EXERCISE AIM
Reproduce every line of text in the records below without any changes, leaving the pictures out of your answer.

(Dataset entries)

══════════

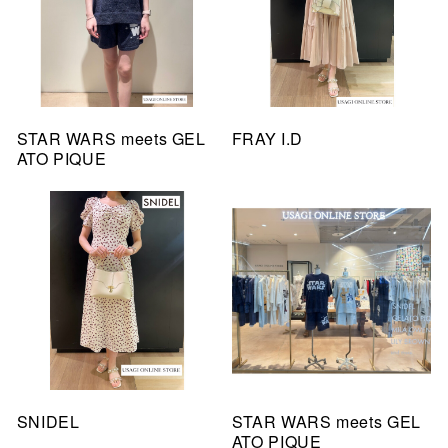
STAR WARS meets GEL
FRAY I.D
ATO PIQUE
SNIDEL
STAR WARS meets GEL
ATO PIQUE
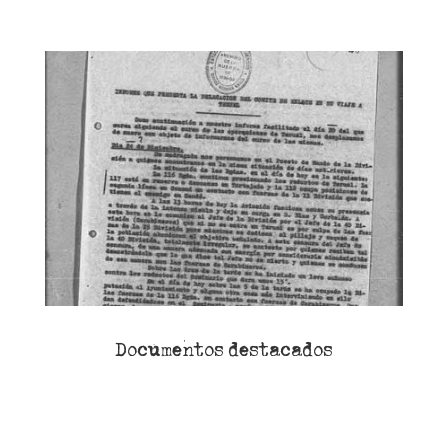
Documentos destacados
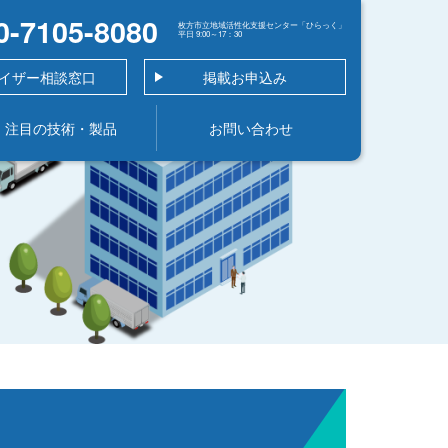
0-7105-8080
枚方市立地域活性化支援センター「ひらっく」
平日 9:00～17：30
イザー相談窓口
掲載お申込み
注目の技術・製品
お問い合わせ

══════════

SOLUTION FOR THIS PROBLEM
STAR WARS meets GEL
FRAY I.D
ATO PIQUE
SNIDEL
STAR WARS meets GEL
ATO PIQUE
Documentos destacados
0-7105-8080
枚方市立地域活性化支援センター「ひらっく」
平日 9:00～17：30
イザー相談窓口
掲載お申込み
注目の技術・製品
お問い合わせ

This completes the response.